Every line that holds the word "left" needs to be copied from the data below.

*** Data under study Section Begins ***

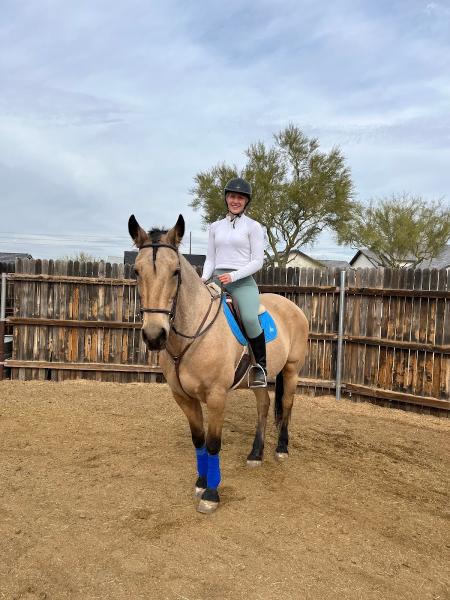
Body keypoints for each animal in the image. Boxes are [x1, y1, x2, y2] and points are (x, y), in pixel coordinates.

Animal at [128, 213, 308, 512]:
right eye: (136, 271)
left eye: (175, 272)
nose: (154, 336)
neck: (193, 334)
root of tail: (291, 306)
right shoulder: (183, 397)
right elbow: (198, 440)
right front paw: (201, 483)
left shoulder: (216, 396)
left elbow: (213, 443)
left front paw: (211, 494)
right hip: (258, 379)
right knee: (264, 407)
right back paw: (255, 454)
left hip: (292, 370)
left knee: (286, 405)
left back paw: (281, 449)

*** Data under study Section Ends ***

__Answer space__
left eye: (175, 272)
left shoulder: (216, 396)
left elbow: (213, 443)
left front paw: (211, 494)
left hip: (292, 370)
left knee: (286, 405)
left back paw: (281, 449)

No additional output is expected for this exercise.